## ЗАДАНИЕ
Определите, согласуются ли с фрагментом о рассказе Чехова, приведенным ниже, следующие утверждения. Для каждого ответьте «да» или «нет» и дословно приведите решающие слова фрагмента.
1. В замысле рассказа планировался разговор архиерея с матерью о племяннике.
2. В тексте рассказа звучит вопрос о том, верует ли Степан в бога.
3. Николаша пошел по духовной части.

## ФРАГМЕНТ ТЕКСТА
--

Страница 102 из 113
Делались попытки угадать эти утраченные сокращения. Было высказано предположение, что главному герою — архиерею — должен был противостоять в рассказе представитель атеистической интеллигенции (см. W. Düwel. Anton Tschechow. Dichter der Morgendämmerung. Halle, 1960, S. 132, 133). Действительно, в замысле рассказа планировался «разговор архиерея с матерью про племянника: а Степан в б<ога> верует?», — в тексте же рассказа такой вопрос не задается. В этом несостоявшемся разговоре, по мнению В. Дювеля, должна была содержаться основная антирелигиозная идея чеховского рассказа, а с дважды упоминаемым Николашей, который «не захотел по духовной части, пошел в университет в доктора», должно было быть связано идейное зерно рассказа.
Подобная реконструкция замысла рассказа вызывает возражения. О Николаше, который «мертвецов режет», известно лишь, что он «ничего, добрый. Только водку пьет шибко». Вряд ли Чехов позволил дать такую характеристику этому персонажу для того, чтобы рассказ пропустила цензура, и опубликовал рассказ, из которого было бы вырвано главное, решающее для понимания звено.

--

## РАЗДЕЛ ДАННЫХ

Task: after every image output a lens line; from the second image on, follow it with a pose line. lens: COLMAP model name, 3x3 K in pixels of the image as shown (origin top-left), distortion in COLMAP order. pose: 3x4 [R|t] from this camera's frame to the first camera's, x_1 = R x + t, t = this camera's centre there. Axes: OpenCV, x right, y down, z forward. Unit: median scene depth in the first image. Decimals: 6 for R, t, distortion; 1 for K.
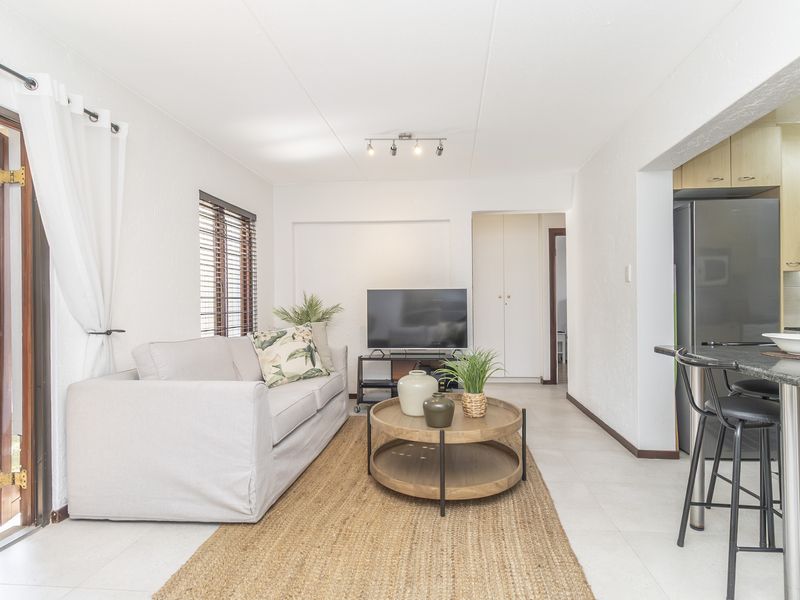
lens RADIAL K [[430.2, 0, 420.3], [0, 430.2, 306.3], [0, 0, 1]] dist [0.006745, 0.002341]
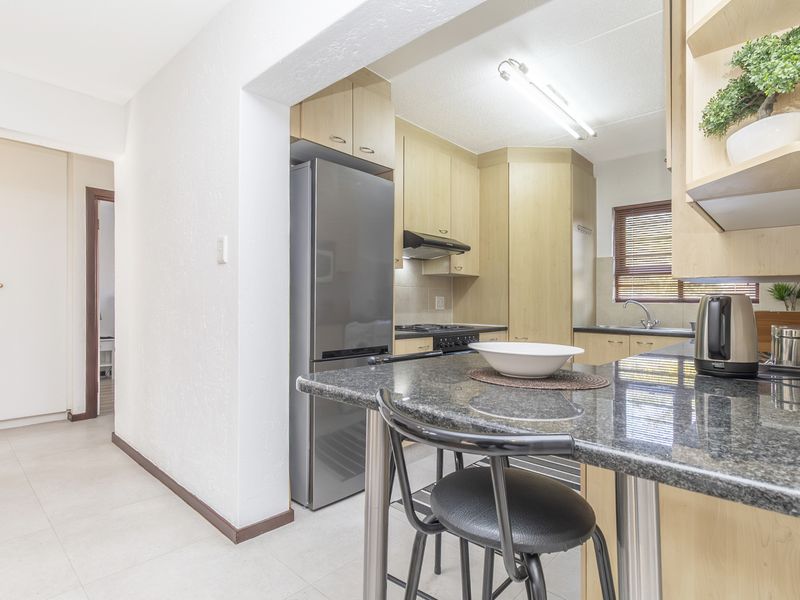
lens RADIAL K [[430.2, 0, 407.0], [0, 430.2, 304.0], [0, 0, 1]] dist [0.006745, 0.002341]
pose [[0.606308, 0.011026, 0.795154, 0.083140], [-0.009478, 0.999933, -0.006639, 0.002112], [-0.795173, -0.003511, 0.606372, 0.235231]]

--

## ОТВЕТ
1. Да: «в замысле рассказа планировался «разговор архиерея с матерью про племянника».
2. Нет: «в тексте же рассказа такой вопрос не задается».
3. Нет: «не захотел по духовной части, пошел в университет в доктора».